## REQUEST 1
Please copy out every line of the records that come after the passage on inverse functions, keeping each line as it stands and leaving out the pictures.

Description: Show that two functions are inverse to each other by computing their compositions. (Contributed by Mario Carneiro, 21-Mar-2015) (Proof shortened by AV, 15-Dec-2019)

		Ref	Expression
	Assertion	fcof1o	⊢ ( ( ( 𝐹 : 𝐴 ⟶ 𝐵 ∧ 𝐺 : 𝐵 ⟶ 𝐴 ) ∧ ( ( 𝐹 ∘ 𝐺 ) = ( I ↾ 𝐵 ) ∧ ( 𝐺 ∘ 𝐹 ) = ( I ↾ 𝐴 ) ) ) → ( 𝐹 : 𝐴 –1-1-onto→ 𝐵 ∧ ^◡ 𝐹 = 𝐺 ) )

Proof

Step	Hyp	Ref	Expression
1		simpll	⊢ ( ( ( 𝐹 : 𝐴 ⟶ 𝐵 ∧ 𝐺 : 𝐵 ⟶ 𝐴 ) ∧ ( ( 𝐹 ∘ 𝐺 ) = ( I ↾ 𝐵 ) ∧ ( 𝐺 ∘ 𝐹 ) = ( I ↾ 𝐴 ) ) ) → 𝐹 : 𝐴 ⟶ 𝐵 )

## SUPPLIED ENTRIES
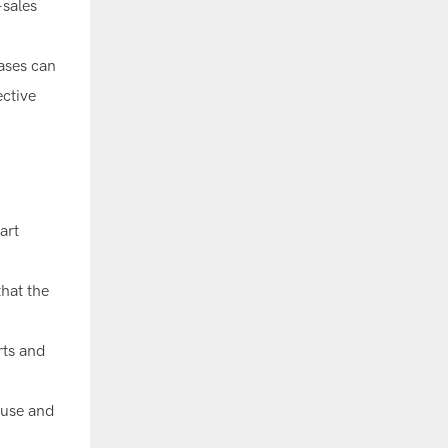
-sales
hases can
ective
art
that the
rts and
 use and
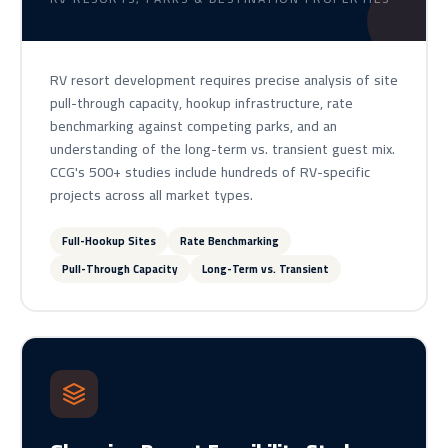
RV resort development requires precise analysis of site
pull-through capacity, hookup infrastructure, rate
benchmarking against competing parks, and an
understanding of the long-term vs. transient guest mix.
CCG's 500+ studies include hundreds of RV-specific
projects across all market types.
Full-Hookup Sites
Rate Benchmarking
Pull-Through Capacity
Long-Term vs. Transient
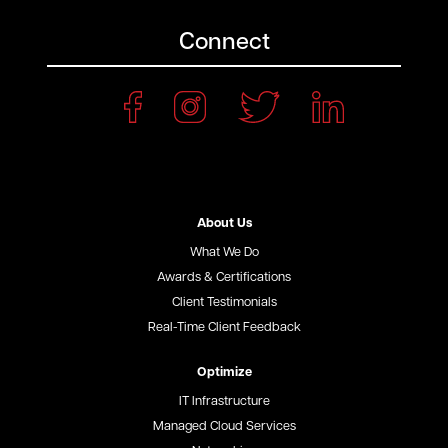
Connect
About Us
What We Do
Awards & Certifications
Client Testimonials
Real-Time Client Feedback
Optimize
IT Infrastructure
Managed Cloud Services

## REQUEST 2
Carry on the passage on inverse functions from the point where it stops.

## ANSWER SECTION 1
-sales
hases can
ective
art
that the
rts and
 use and
RV resort development requires precise analysis of site
pull-through capacity, hookup infrastructure, rate
benchmarking against competing parks, and an
understanding of the long-term vs. transient guest mix.
CCG's 500+ studies include hundreds of RV-specific
projects across all market types.
Full-Hookup Sites
Rate Benchmarking
Pull-Through Capacity
Long-Term vs. Transient
Connect
About Us
What We Do
Awards & Certifications
Client Testimonials
Real-Time Client Feedback
Optimize
IT Infrastructure
Managed Cloud Services

## ANSWER SECTION 2
2		simplr	⊢ ( ( ( 𝐹 : 𝐴 ⟶ 𝐵 ∧ 𝐺 : 𝐵 ⟶ 𝐴 ) ∧ ( ( 𝐹 ∘ 𝐺 ) = ( I ↾ 𝐵 ) ∧ ( 𝐺 ∘ 𝐹 ) = ( I ↾ 𝐴 ) ) ) → 𝐺 : 𝐵 ⟶ 𝐴 )
3		simprr	⊢ ( ( ( 𝐹 : 𝐴 ⟶ 𝐵 ∧ 𝐺 : 𝐵 ⟶ 𝐴 ) ∧ ( ( 𝐹 ∘ 𝐺 ) = ( I ↾ 𝐵 ) ∧ ( 𝐺 ∘ 𝐹 ) = ( I ↾ 𝐴 ) ) ) → ( 𝐺 ∘ 𝐹 ) = ( I ↾ 𝐴 ) )
4		simprl	⊢ ( ( ( 𝐹 : 𝐴 ⟶ 𝐵 ∧ 𝐺 : 𝐵 ⟶ 𝐴 ) ∧ ( ( 𝐹 ∘ 𝐺 ) = ( I ↾ 𝐵 ) ∧ ( 𝐺 ∘ 𝐹 ) = ( I ↾ 𝐴 ) ) ) → ( 𝐹 ∘ 𝐺 ) = ( I ↾ 𝐵 ) )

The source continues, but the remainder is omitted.